**Work task**
Every line below that has the word "bowl" counts once; report how many lines that makes, with no other words.

**Provided records**
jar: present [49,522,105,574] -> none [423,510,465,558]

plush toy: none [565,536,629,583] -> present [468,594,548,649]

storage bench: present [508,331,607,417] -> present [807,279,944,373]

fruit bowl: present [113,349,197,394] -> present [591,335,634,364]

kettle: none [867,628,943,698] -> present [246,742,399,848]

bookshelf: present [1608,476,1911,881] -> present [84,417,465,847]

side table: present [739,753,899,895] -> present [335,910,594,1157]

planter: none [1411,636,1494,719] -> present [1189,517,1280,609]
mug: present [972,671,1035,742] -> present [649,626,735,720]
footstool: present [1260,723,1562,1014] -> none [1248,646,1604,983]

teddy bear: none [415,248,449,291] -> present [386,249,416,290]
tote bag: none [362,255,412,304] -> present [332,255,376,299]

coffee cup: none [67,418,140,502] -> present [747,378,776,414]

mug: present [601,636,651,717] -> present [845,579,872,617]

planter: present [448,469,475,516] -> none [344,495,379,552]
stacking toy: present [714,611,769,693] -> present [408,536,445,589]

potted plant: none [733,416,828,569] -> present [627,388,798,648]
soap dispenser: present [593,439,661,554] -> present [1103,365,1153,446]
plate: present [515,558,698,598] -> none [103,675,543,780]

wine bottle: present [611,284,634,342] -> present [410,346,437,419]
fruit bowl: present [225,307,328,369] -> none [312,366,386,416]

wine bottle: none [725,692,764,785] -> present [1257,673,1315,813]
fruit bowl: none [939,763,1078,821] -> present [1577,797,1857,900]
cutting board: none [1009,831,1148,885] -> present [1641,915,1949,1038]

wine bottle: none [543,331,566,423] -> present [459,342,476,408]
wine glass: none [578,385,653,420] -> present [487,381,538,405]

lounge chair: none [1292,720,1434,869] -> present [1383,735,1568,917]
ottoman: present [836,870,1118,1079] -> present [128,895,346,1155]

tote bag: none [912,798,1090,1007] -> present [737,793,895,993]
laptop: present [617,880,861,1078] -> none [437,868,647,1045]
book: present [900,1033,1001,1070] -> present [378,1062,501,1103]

**Task result**
3